=== EXERCISE GOAL ===
Please copy the stretch from "Find this elusive" through "why it hurts." in the passage on mental models and counterfactual thinking, word for word.

━━ DOCUMENT PASSAGE ━━

And when people are asked to describe their thinking as they work through the
puzzles, this also suggests that they understand exactly what they’re being
asked to do.
Ruth Byrne, a mental models researcher at Dublin University who is
collaborating with Johnson-Laird, says the illusions provide a powerful
experimental proof for the mental models theory. “It’s compelling evidence,” she
says. “It can’t be explained by any other theory of reasoning.”
Byrne is investigating how mental models are involved with emotions such as
regret and guilt. These emotions require a deliberate effort to model falsity:
they rely on considering possible alternatives to the real-life consequences of
events. “You couldn’t explain an emotion like regret unless you were keeping in
mind the way a situation turned out and comparing this with an alternative where
it could have turned out differently,” Byrne says.
Such forced, deliberate “counterfactual” thinking might also be the root of
creativity, she adds. Byrne believes that imagination and daydreaming involve
creating these partially false situations and working through the outcomes of
their models. But that won’t help you pen a bestselling novel, because most of
us tweak our mental models in exactly the same ways. “There is really remarkable
regularity in the counterfactual alternatives that people generate,” Byrne says.
“What we seem to find more difficult is creating counterfactual alternatives
that are unlike the ones that everyone else creates.”
Find this elusive ability and you’ve struck gold. But beware: by now you
should have realised that dealing with falsity comes at a price. Guilt, regret
and writing a novel are renowned as some of humanity’s favourite instruments of
self-torture. At least we understand now why it hurts.

━━━
━━ GIVEN ENTRIES ━━

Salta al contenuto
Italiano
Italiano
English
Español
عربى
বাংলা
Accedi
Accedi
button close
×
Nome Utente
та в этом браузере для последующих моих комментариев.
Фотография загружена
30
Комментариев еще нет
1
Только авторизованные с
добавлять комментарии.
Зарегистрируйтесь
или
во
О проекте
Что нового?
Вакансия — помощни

━━━
━━ GIVEN ENTRIES ━━

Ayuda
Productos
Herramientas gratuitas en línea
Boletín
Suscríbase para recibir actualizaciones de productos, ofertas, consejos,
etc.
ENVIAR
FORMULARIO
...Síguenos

━━━

=== PROBLEM SOLUTION ===
Find this elusive ability and you’ve struck gold. But beware: by now you
should have realised that dealing with falsity comes at a price. Guilt, regret
and writing a novel are renowned as some of humanity’s favourite instruments of
self-torture. At least we understand now why it hurts.